We will use the emcee package to sampling the likelihood of the data (we are follow their data fitting example). Therefore, it is necessary to define a likelihood (the log_likelihood function) objective. Then, within the main body of the scirpt we firstly find the maximum likelihood solution using a differential evolution algorithm from the scipy.optimize library. This should print that then thicknesses are around 7 nm and 3 nm for the Ni and Ti respectively.
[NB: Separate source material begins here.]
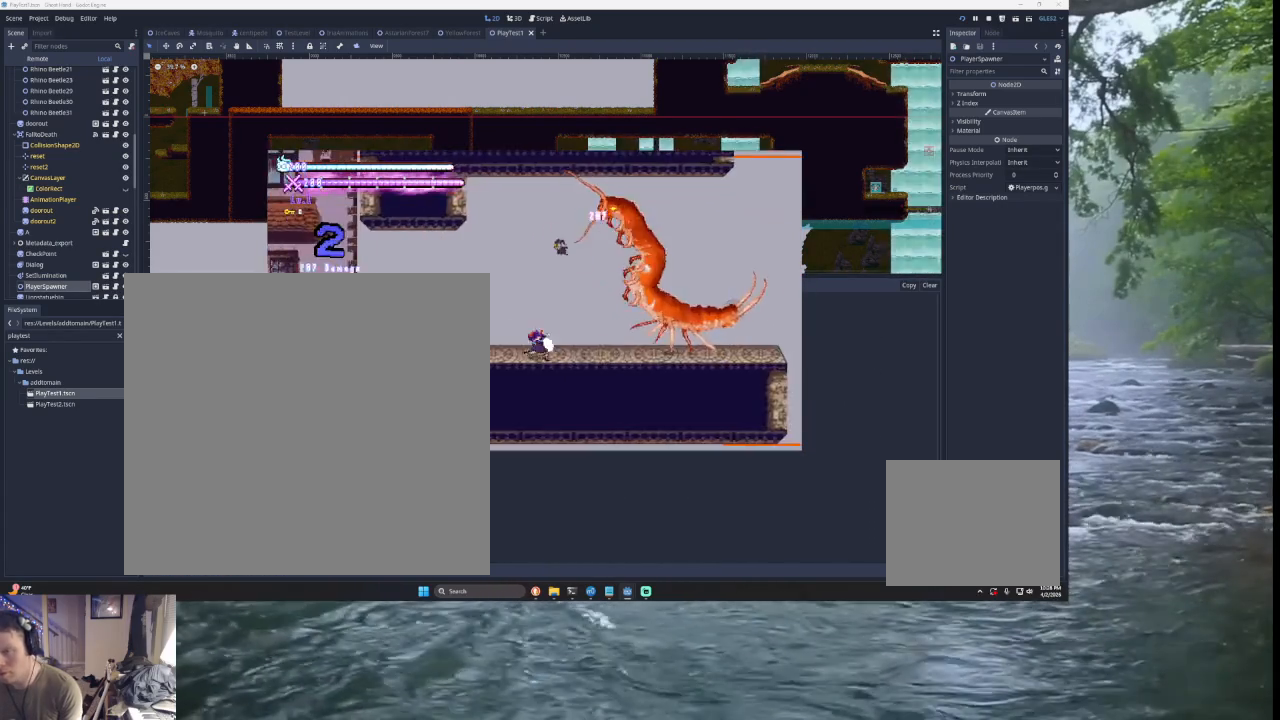
{"buttons": ["TRIANGLE"], "left_stick": "up-right", "right_stick": "center", "events": [[100, "left_stick", "center"], [200, "left_stick", "right"], [267, "TRIANGLE", "up"], [367, "TRIANGLE", "down"], [433, "left_stick", "up-right"]]}
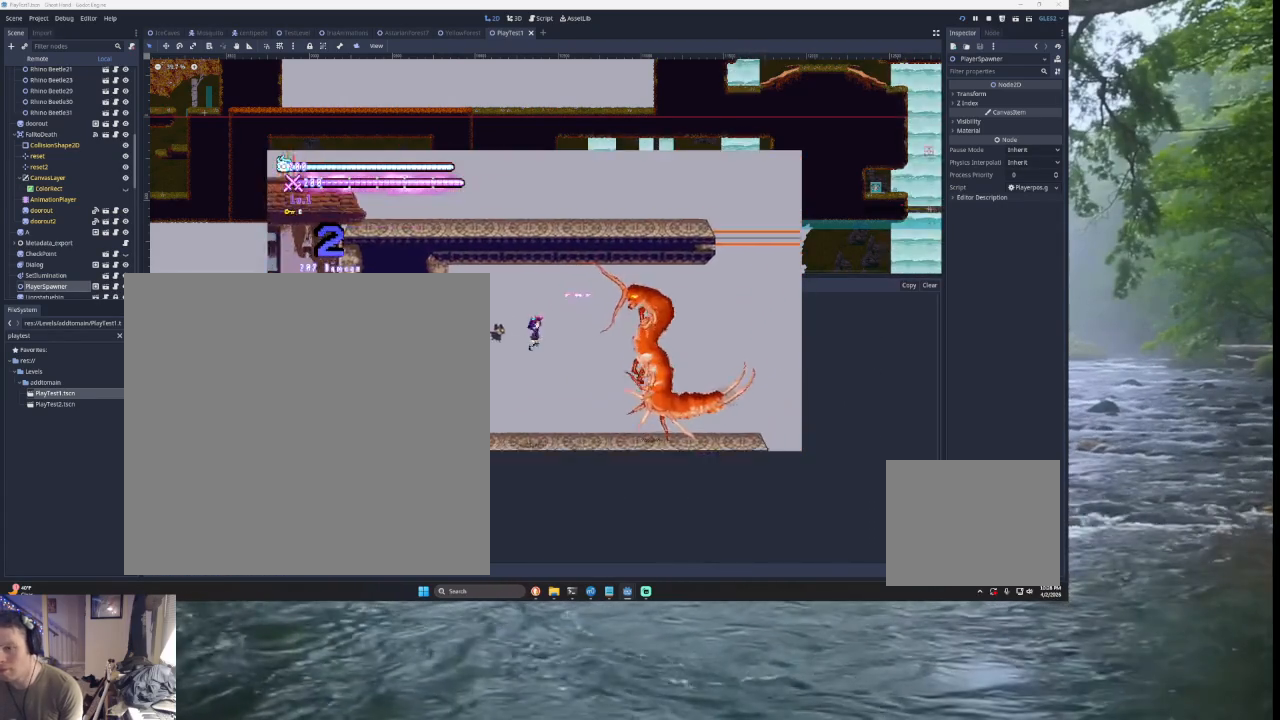
{"buttons": ["L3"], "left_stick": "left", "right_stick": "center", "events": [[33, "SQUARE", "down"], [200, "SQUARE", "up"], [233, "TRIANGLE", "up"], [233, "left_stick", "down-left"], [367, "left_stick", "left"], [433, "L3", "down"]]}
We can use the emcee.EnsembleSampler to probe the uncertainties in the parameters and there correlation. This will perform the sampling for some time (on my machine it took about 2.5 minutes to sample 1000 steps with 32 walkers). Having collected the samples, we can then unpack them and using the corner package visualise them. This will give the first image shown above.

Finally, we can plot the maximum likelihood estimate for the model along with the experimental data. This is the second image above.

Note that the flat_samples object describes the distributions shown in the corner plot. Therefore we can find values of interest, such as the standard deviation or confident intervals.